Here are some ideas to cut energy usage in your home:
– Switch off the lights when you leave a room.- Turn off your air conditioner when you leave the house and dial your heater down at night. – Install LED bulbs where you can. – Dry some of your clothes or towels on a clothesline and wait for the dishwasher or washing machine to be full before you run them. – Turn off your power strips and/or set your home computer to revert to sleep mode when not in use. – Water your yard less. Plant or install drought-tolerant landscaping if necessary. – Try composting. Your garden will thank you.
Maintain your HVAC and appliances.
An annual cleaning spree is a good time to service HVAC systems and appliances you might not normally dig into.
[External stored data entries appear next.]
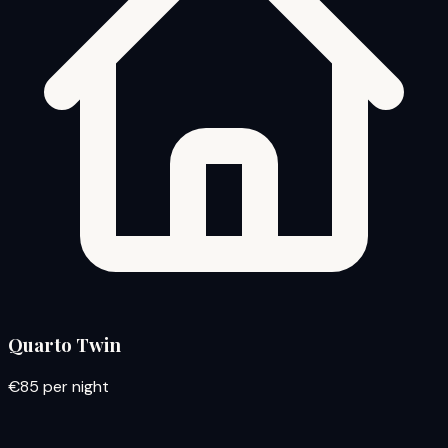
Quarto Twin
€85
per night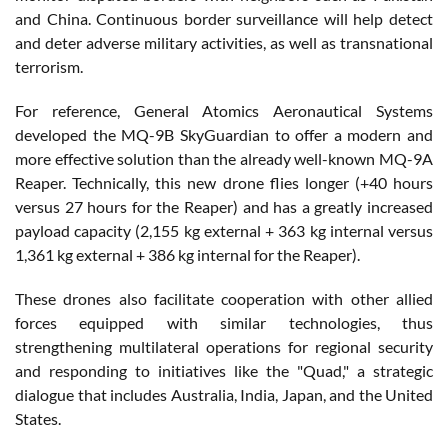
and China. Continuous border surveillance will help detect
and deter adverse military activities, as well as transnational
terrorism.
For reference, General Atomics Aeronautical Systems
developed the MQ-9B SkyGuardian to offer a modern and
more effective solution than the already well-known MQ-9A
Reaper. Technically, this new drone flies longer (+40 hours
versus 27 hours for the Reaper) and has a greatly increased
payload capacity (2,155 kg external + 363 kg internal versus
1,361 kg external + 386 kg internal for the Reaper).
These drones also facilitate cooperation with other allied
forces equipped with similar technologies, thus
strengthening multilateral operations for regional security
and responding to initiatives like the "Quad," a strategic
dialogue that includes Australia, India, Japan, and the United
States.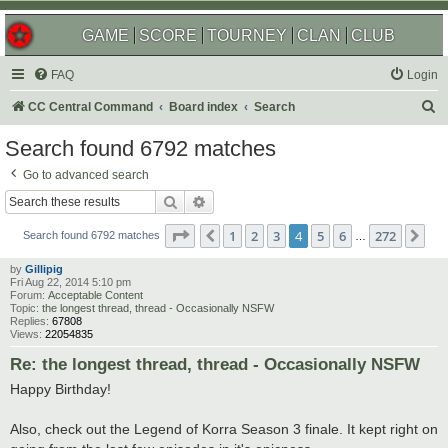
GAME
SCORE
TOURNEY
CLAN
CLUB
FAQ
Login
S
CC Central Command
Board index
Search
e
Search found 6792 matches
a
Go to advanced search
r
Search
Advanced search
c
Page
4
of
272
1
2
3
4
5
6
272
Previous
Ne
h
Search found 6792 matches
…
by
Gillipig
Fri Aug 22, 2014 5:10 pm
Forum:
Acceptable Content
Topic:
the longest thread, thread - Occasionally NSFW
Replies:
67808
Views:
22054835
Re: the longest thread, thread - Occasionally NSFW
Happy Birthday!
Also, check out the Legend of Korra Season 3 finale. It kept right on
Your heating and air conditioning system should be maintained by a professional at least once a year. Do you need new furnace filters? Go ahead and change them yourself on a monthly (if you have pets) or quarterly basis. Have you cleaned your ducts and register covers? Just removing the air registers and cold air return grates will reveal some opportunities to clean out some dust and debris. Taking good care of your home’s major appliances helps avoid unnecessary expenses. Dust off your ceiling fans while you’re at it. This can improve the air quality in your house, so don’t forget this part of the list.
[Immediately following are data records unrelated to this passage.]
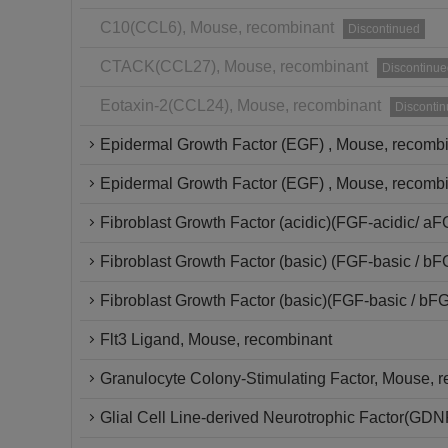
C10(CCL6), Mouse, recombinant
Discontinued
CTACK(CCL27), Mouse, recombinant
Discontinue
Eotaxin-2(CCL24), Mouse, recombinant
Disconti
Epidermal Growth Factor (EGF) , Mouse, recomb
Epidermal Growth Factor (EGF) , Mouse, recombi
Fibroblast Growth Factor (acidic)(FGF-acidic/ a
Fibroblast Growth Factor (basic) (FGF-basic / b
Fibroblast Growth Factor (basic)(FGF-basic / bF
Flt3 Ligand, Mouse, recombinant
Granulocyte Colony-Stimulating Factor, Mouse, 
Glial Cell Line-derived Neurotrophic Factor(GD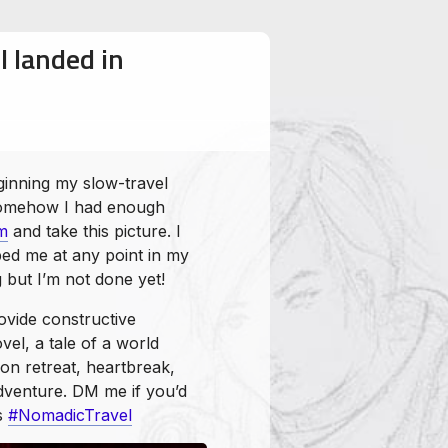
I landed in
ginning my slow-travel
 somehow I had enough
m
and take this picture. I
ed me at any point in my
g but I’m not done yet!
ovide constructive
el, a tale of a world
on retreat, heartbreak,
dventure. DM me if you’d
ks
#NomadicTravel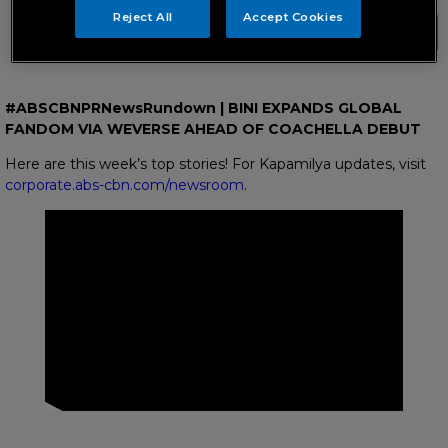
Reject All
Accept Cookies
#ABSCBNPRNewsRundown | BINI EXPANDS GLOBAL
FANDOM VIA WEVERSE AHEAD OF COACHELLA DEBUT
Here are this week’s top stories! For Kapamilya updates, visit
corporate.abs-cbn.com/newsroom
.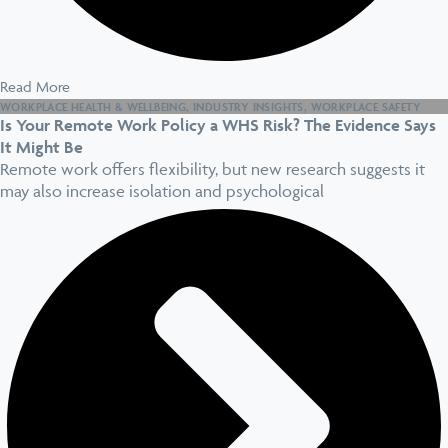
Read More
WORKPLACE HEALTH & WELLBEING
,
INDUSTRY INSIGHTS
,
WORKPLACE SAFETY
Is Your Remote Work Policy a WHS Risk? The Evidence Says
It Might Be
Remote work offers flexibility, but new research suggests it
may also increase isolation and psychological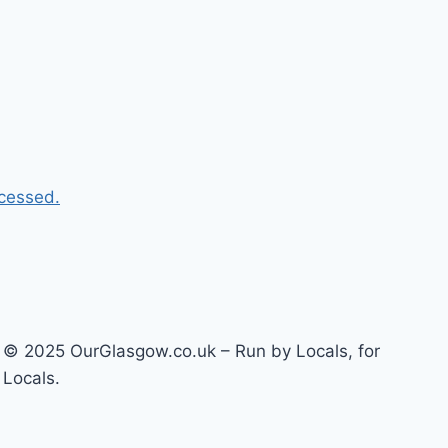
cessed.
© 2025 OurGlasgow.co.uk – Run by Locals, for
Locals.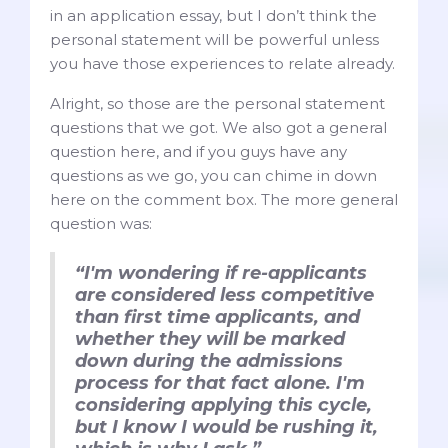
in an application essay, but I don’t think the
personal statement will be powerful unless
you have those experiences to relate already.
Alright, so those are the personal statement
questions that we got. We also got a general
question here, and if you guys have any
questions as we go, you can chime in down
here on the comment box. The more general
question was:
“I'm wondering if re-applicants
are considered less competitive
than first time applicants, and
whether they will be marked
down during the admissions
process for that fact alone. I'm
considering applying this cycle,
but I know I would be rushing it,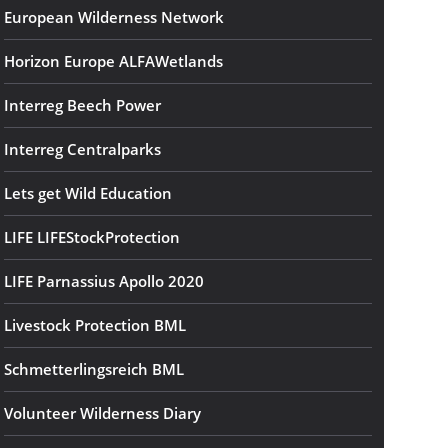
European Wilderness Network
Horizon Europe ALFAWetlands
Interreg Beech Power
Interreg Centralparks
Lets get Wild Education
LIFE LIFEStockProtection
LIFE Parnassius Apollo 2020
Livestock Protection BML
Schmetterlingsreich BML
Volunteer Wilderness Diary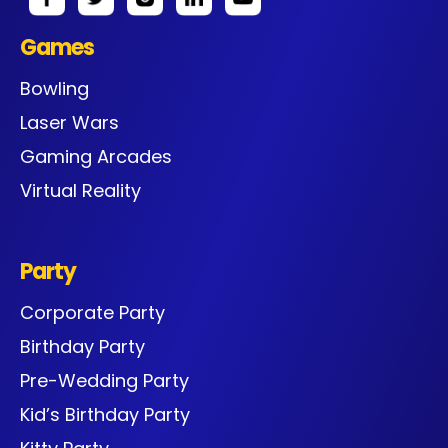
Games
Bowling
Laser Wars
Gaming Arcades
Virtual Reality
Party
Corporate Party
Birthday Party
Pre-Wedding Party
Kid’s Birthday Party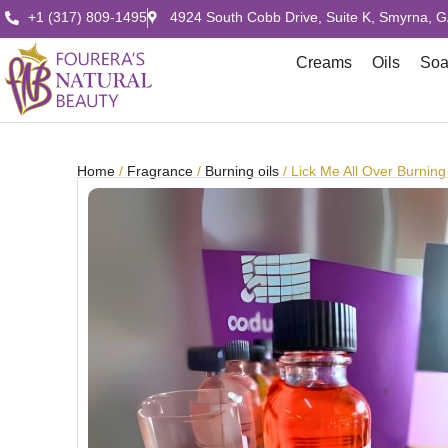
+1 (317) 809-1495
4924 South Cobb Drive, Suite K, Smyrna, 
Creams
Oils
So
Home
/
Fragrance
/
Burning oils
/ Lick Me All Over Burning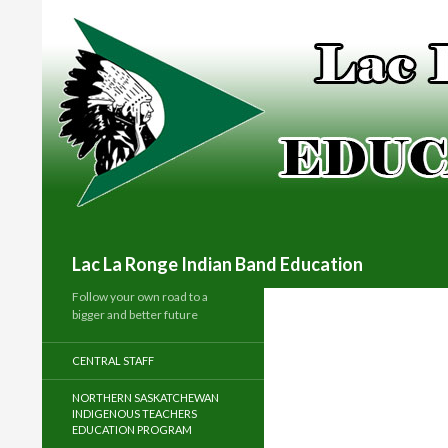
Search
Lac La Ronge Indian Band Education
Follow your own road to a
bigger and better future
CENTRAL STAFF
NORTHERN SASKATCHEWAN
INDIGENOUS TEACHERS
EDUCATION PROGRAM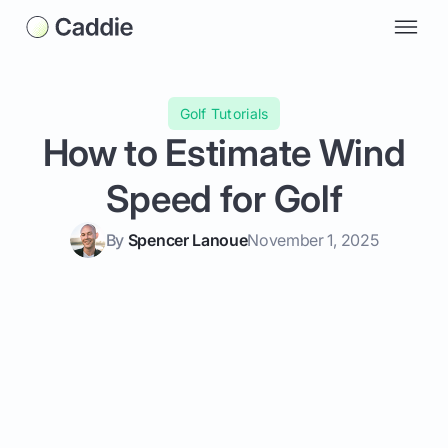
Golf Tutorials
How to Estimate Wind
Speed for Golf
By
Spencer Lanoue
November 1, 2025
Your appliances should also be in this cleaning list. Clean out your dishwasher and run it empty with a cup of white vinegar instead of detergent to break up hard water deposits. Clean and wipe out the microwave thoroughly, as well as your stovetop and oven. To clean out your washing machine; run it empty with a cup of bleach to kill any germs that might be growing in it and wipe down anywhere detergent or fabric softener might have spilled.
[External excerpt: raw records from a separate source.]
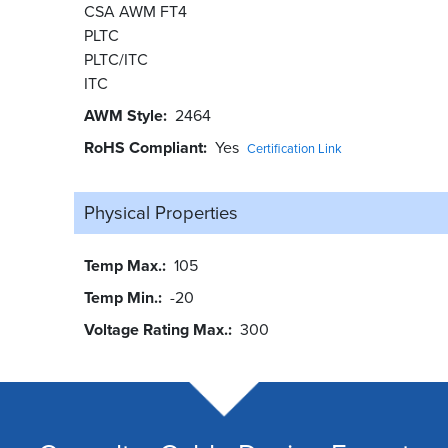
CSA AWM FT4
PLTC
PLTC/ITC
ITC
AWM Style
2464
RoHS Compliant
Yes
Certification Link
Physical Properties
Temp Max.
105
Temp Min.
-20
Voltage Rating Max.
300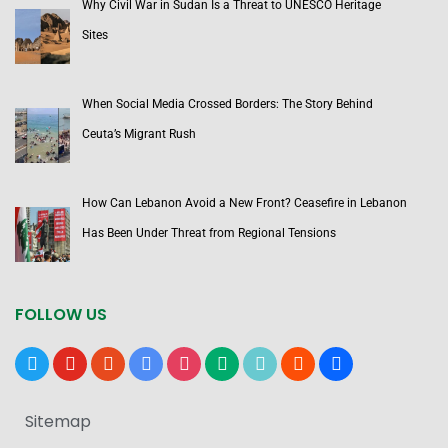
Why Civil War in Sudan Is a Threat to UNESCO Heritage
Sites
When Social Media Crossed Borders: The Story Behind
Ceuta’s Migrant Rush
How Can Lebanon Avoid a New Front? Ceasefire in Lebanon
Has Been Under Threat from Regional Tensions
FOLLOW US
x
youtube
reddit
google-
instagram
medium
tiktok
blogger
users
news
Sitemap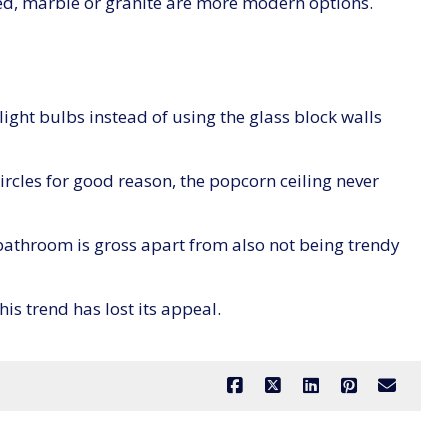
ted, marble or granite are more modern options.
ight bulbs instead of using the glass block walls
rcles for good reason, the popcorn ceiling never
bathroom is gross apart from also not being trendy
his trend has lost its appeal.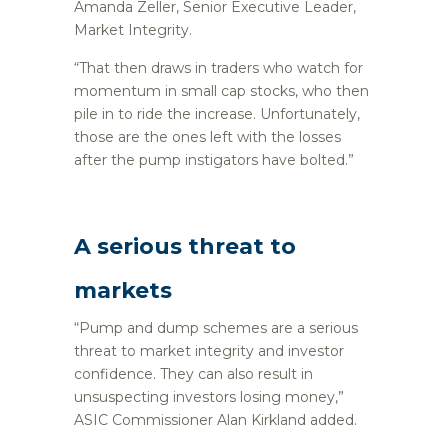
Amanda Zeller, Senior Executive Leader,
Market Integrity.
“That then draws in traders who watch for
momentum in small cap stocks, who then
pile in to ride the increase. Unfortunately,
those are the ones left with the losses
after the pump instigators have bolted.”
A serious threat to
markets
“Pump and dump schemes are a serious
threat to market integrity and investor
confidence. They can also result in
unsuspecting investors losing money,”
ASIC Commissioner Alan Kirkland added.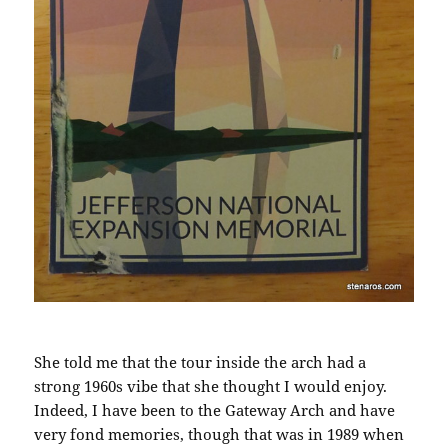
She told me that the tour inside the arch had a
strong 1960s vibe that she thought I would enjoy.
Indeed, I have been to the Gateway Arch and have
very fond memories, though that was in 1989 when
Cleaning out your refrigerator and freezer should be a regular event, to save money and for better health. Inventory the food you have stored inside. After throwing out anything that is expired, create a meal plan to start using up everything you have stored or frozen. Having meal plans will help you avoid buying things you don’t need. It will also prevent items from spoiling before you get around to using them.